Fucking magic. Spike didn't understand it – respected that it could turn him inside out, yes – but he had to be skeptical. "That's it?"
"That's it."
"Bits of stuff? The jawbone of a mouse?"
"Chalk it up to symbolism." The man in the suit shrugged, then sighed because Spike's whole body language was muttering "No" in derisive font. "Look, you feel guilty because you did something wrong." He flinched, hating to have it so easily confirmed by someone impartial by reputation. "But you only feel guilty because of your… shall we call it affection? The guilt can't be erased or assuaged by a spell, but love… is like a light in a room. It can be dim, it could be comforting… it can be dazzling, but it's there or it isn't, simple as that. Everything that light touches is… true. Little things, a smile, a quiet tune while the coffee brews, the shape of his hands while he's holding something precious…"
It was as though Doc was reading his mind. Or worse, like the man had reached up through his guts to squeeze his heart because he knew him, knew Xander, and Spike was shot through with fear and with agony because Spike loved those things that were being laid bare so callously, loved them, and he felt exposed. But the man kept talking, and it only took a moment to realize he'd moved off Spike and onto something else entirely, "The curve of her neck, and her pleasure at a gift… the way she'll shape the world…"
"Scuse me?"
He shook his head, clearing it, and Spike thought he saw, for the briefest moment, something terrifying, something resentful and… old. "It's a light." The old thing repeated, his human face slipping back into place without so much as a seam. "We're just going to turn it off. And this… bit of stuff, as you put it, will make it happen – a hand on the switch, if you will."
"That's almost poetic of you, Doc."
"I speak the language of my clients."
Spike didn't flush because he had no heartbeat, but he felt his face turn to stone. "I do this, the guilt goes away?"

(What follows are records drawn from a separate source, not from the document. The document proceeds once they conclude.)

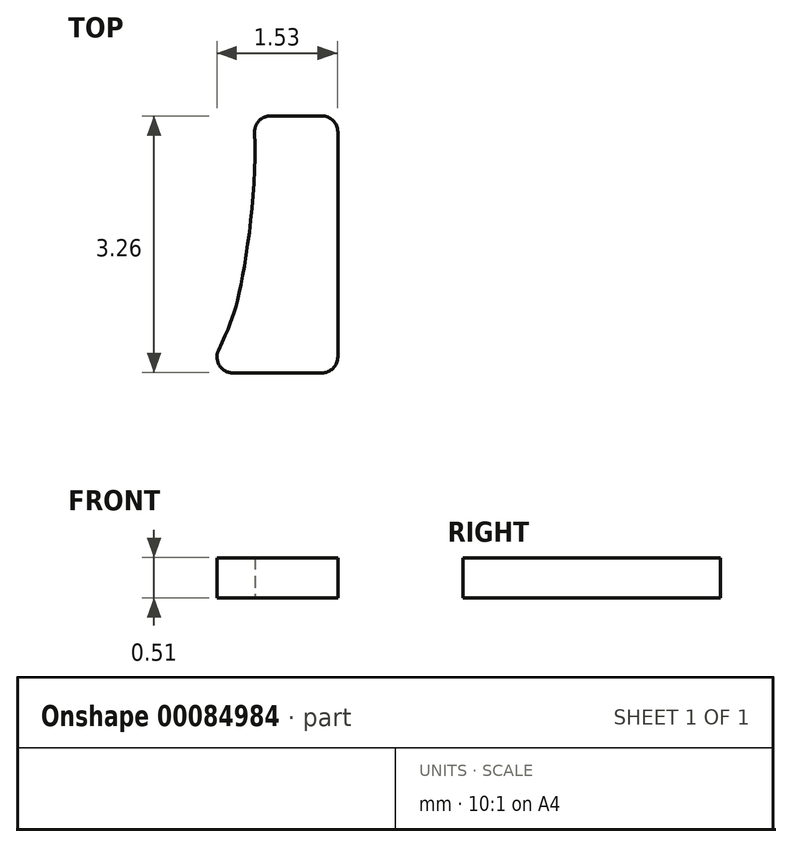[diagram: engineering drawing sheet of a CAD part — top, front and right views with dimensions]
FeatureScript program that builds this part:
annotation { "Feature Type Name" : "Feature", "Feature Type Description" : "" }
export const myFeature = defineFeature(function(context is Context, id is Id, definition is map)
    precondition{}
    {
        {
            var Q0;
            Q0=qCreatedBy(makeId("Top.planeOp"),FACE);
            var sketch = newSketch(context, id + "F0", { "sketchPlane" : qUnion([Q0])});
            skLineSegment(sketch, "E0", {"start": v(0.61, 1.64) * mm, "end": v(0.61, -1.62) * mm});
            skLineSegment(sketch, "E1", {"start": v(0.61, -1.62) * mm, "end": v(-1.03, -1.62) * mm});
            skFitSpline(sketch, "E2", {"points": [v(-1.03, -1.62) * mm, v(-0.65, -0.66) * mm, v(-0.45, 1.64) * mm], "startDerivative": vector(1.8, 4.1) * mm, "endDerivative": vector(-0.33, 3.95) * mm});
            skLineSegment(sketch, "E3", {"start": v(-0.45, 1.64) * mm, "end": v(0.61, 1.64) * mm});
            skSolve(sketch);
        }
        {
            var Q0;
            Q0 = qSketchRegion(id + "F0", true);
            var Q1;
            Q1=sQuery(id+"F0.wireOp",EDGE,"E0");
            var Q2;
            Q2=sQuery(id+"F0.wireOp",EDGE,"E1");
            var Q3;
            Q3=sQuery(id+"F0.wireOp",EDGE,"E2");
            var Q4;
            Q4=sQuery(id+"F0.wireOp",EDGE,"E3");
            extrude(context, id + "F1", {"entities" : qUnion([Q0]), "surfaceEntities" : qUnion([Q1, Q2, Q3, Q4]), "depth" : 0.5 * mm});
        }
        {
            var Q0;
            Q0=makeQuery(id+"F1.opExtrude","SWEPT_EDGE",EDGE,{"disambiguationData":[OSD([sQuery(id+"F0.wireOp",EDGE,"E1"),sQuery(id+"F0.wireOp",EDGE,"E2")])]});
            var Q1;
            Q1=makeQuery(id+"F1.opExtrude","SWEPT_EDGE",EDGE,{"disambiguationData":[OSD([sQuery(id+"F0.wireOp",EDGE,"E2"),sQuery(id+"F0.wireOp",EDGE,"E3")])]});
            var Q2;
            Q2=makeQuery(id+"F1.opExtrude","SWEPT_EDGE",EDGE,{"disambiguationData":[OSD([sQuery(id+"F0.wireOp",EDGE,"E0"),sQuery(id+"F0.wireOp",EDGE,"E1")])]});
            var Q3;
            Q3=makeQuery(id+"F1.opExtrude","SWEPT_EDGE",EDGE,{"disambiguationData":[OSD([sQuery(id+"F0.wireOp",EDGE,"E0"),sQuery(id+"F0.wireOp",EDGE,"E3")])]});
            fillet(context, id + "F2", {"entities" : qUnion([Q0, Q1, Q2, Q3]), "radius" : 0.2 * mm, "tangentPropagation" : true, "allowEdgeOverflow" : false});
        }
    });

"You do this, the love goes away. Light turns off, you can't see the ugliness anymore. No more reason for guilt."
The thought of it was revolting. He'd clung to love for as long as he'd been alive, since before he'd died and long after. He loved being in love, doting on Drusilla, giving everything he was because it was the purest thing he'd ever known. Throwing it away was revolting. But he would never have that here, he'd destroyed it with stupid demonic impulsivity, and maybe if he did this thing, if he gave it up, he could finally leave. He couldn't say yes, but he couldn't say no either. "I'll think about it."
Spike set aside his empty teacup and pried himself out of his chair, smoothing down the duster around his hips and nodding, finally, at his host, who nodded back. "A broken gem, a wooden bowl, a feather from a chicken, and a mouse's jawbone, don't forget."
"No." A bit of stuff, and it could all go away. "I won't forget."